I also have to say it was a lot of fun to see the French do so well. As I grew up training with two Frenchmen, who are like second parents to me, I feel a certain joy and affinity for them. And, it’s always fun and glimpse of our sport’s military past to watch the team members from the prestigious military academy of the Cadre Noir riding in their uniforms. Also, one of the French horses, Free Style ENE HN, is by an American Thoroughbred Stallion named Hand In Glove, who was lived in my home county in California. I had been at a barn he was at when I was younger, and remember him as an enormous and elegant black horse with a kind eye. After some time as an eventer and dressage horse, he found some success in the jumper ring with a rider named John Charlebois before he was bought by the French government to stand at the national stud. It was very exciting to see his son here, who is as spectacular a jumper as his father was.

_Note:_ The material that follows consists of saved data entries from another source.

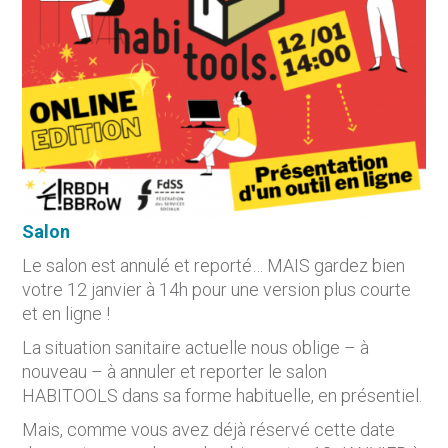
Salon
Le salon est annulé et reporté… MAIS gardez bien
votre 12 janvier à 14h pour une version plus courte
et en ligne !
La situation sanitaire actuelle nous oblige – à
nouveau – à annuler et reporter le salon
HABITOOLS dans sa forme habituelle, en présentiel.
Mais, comme vous avez déjà réservé cette date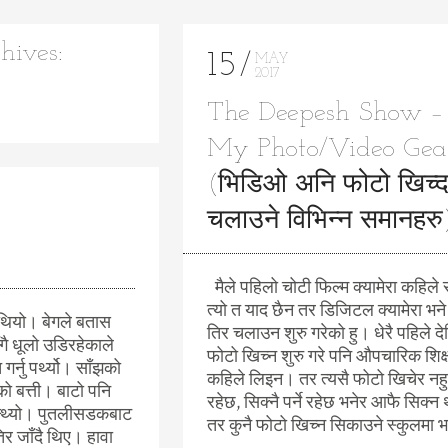
hives:
15
MAY
2017
The Deepesh Show –
My Photo/Video Gea
(भिडिओ अनि फोटो खिच्द
चलाउने विभिन्न समानहरु
मैले पहिलो चोटी फिल्म क्यामेरा कहिले
त्यो त याद छैन तर डिजिटल क्यामेरा भ
थियो। बेगले बतास
तिर चलाउन शुरु गरेको हु। धेरै पहिले द
ै धूलो उडिरहेकाले
फोटो खिच्न शुरु गरे पनि औपचारिक शिक्ष
्नु पर्थ्यो। साँझको
कहिले लिइन। तर त्यसै फोटो खिचेर नहु
को बत्ती। बाटो पनि
रहेछ, सिक्नै पर्ने रहेछ भनेर आफै सिक्न 
िन्थ्यो। पुतलीसडकबाट
तर कुनै फोटो खिच्न सिकाउने स्कुलमा भर
िर जाँदै थिए। हावा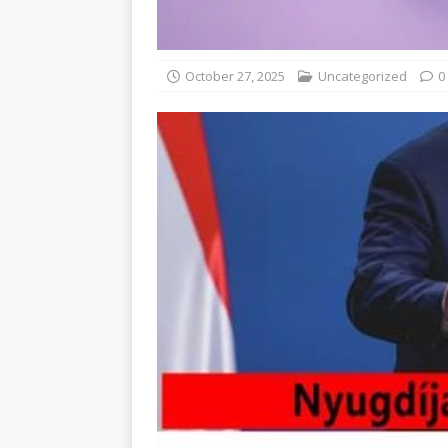
October 27, 2025
Uncategorized
0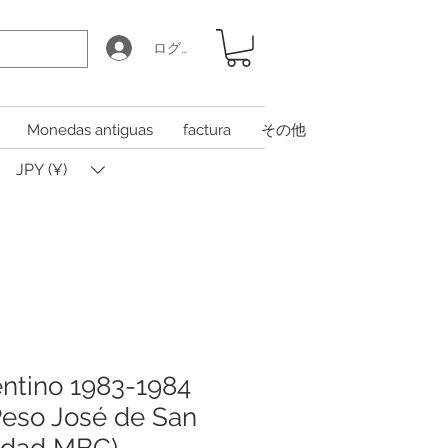
ログイン
Monedas antiguas
factura
その他
JPY (¥)
entino 1983-1984
Peso José de San
lidad MBC)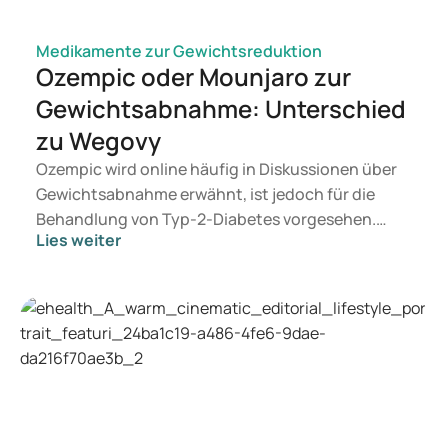
Medikamente zur Gewichtsreduktion
Ozempic oder Mounjaro zur
Gewichtsabnahme: Unterschied
zu Wegovy
Ozempic wird online häufig in Diskussionen über
Gewichtsabnahme erwähnt, ist jedoch für die
Behandlung von Typ-2-Diabetes vorgesehen.
Lies weiter
Wenn Sie eine Therapie zur Gewichtskontrolle
suchen, kommen eher Präparate wie Mounjaro
und Wegovy in Betracht. Welche Behandlung für
Sie geeignet ist, entscheidet ein Arzt auf
Grundlage Ihrer Gesundheit, Ihres BMI und Ihres
Medikamentenkonsums.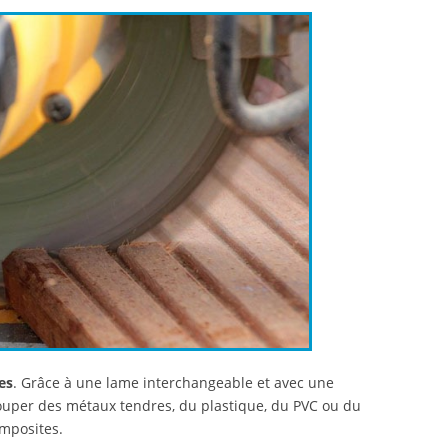
es
. Grâce à une lame interchangeable et avec une
écouper des métaux tendres, du plastique, du PVC ou du
omposites.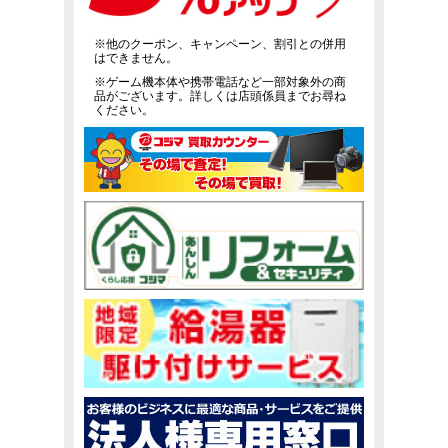
※他のクーポン、キャンペーン、割引との併用
はできません。
※ゲーム機本体や携帯電話など一部対象外の商
品がございます。詳しくは店頭係員までお尋ね
ください。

Additional Note: It’s midnight here in Jerez, and the Grand Prix Freestyle has just concluded. I won’t be writing an entire report now, as it’s just too late, and your trusty reporter needs some sleep to be coherent. So, I’ll be writing a brief recap now, and a full story in the morning between loops on the endurance ride. The results are Nadine Capellmann and Farbenfroh take the gold; Beatriz-Ferrer Salat and Beauvalais take the silver, and Ulla Salzgeber and Rusty take the bronze. What these results don’t explain is the terrible injustice done to the American competitors Debbie McDonald and Lisa Wilcox by this judging panel. Brentina and McDonald were truly breathtaking tonight-everything that a freestyle should be and more. And Wilcox put her best foot forward, showing why she’s ranked with the best in the world. And yet, they finished 4th and 5th. The American spirits, so high from earlier today, have dimmed, and it’s a bit dark under the stars and stripes here in Spain. With that, I’m out until tomorrow.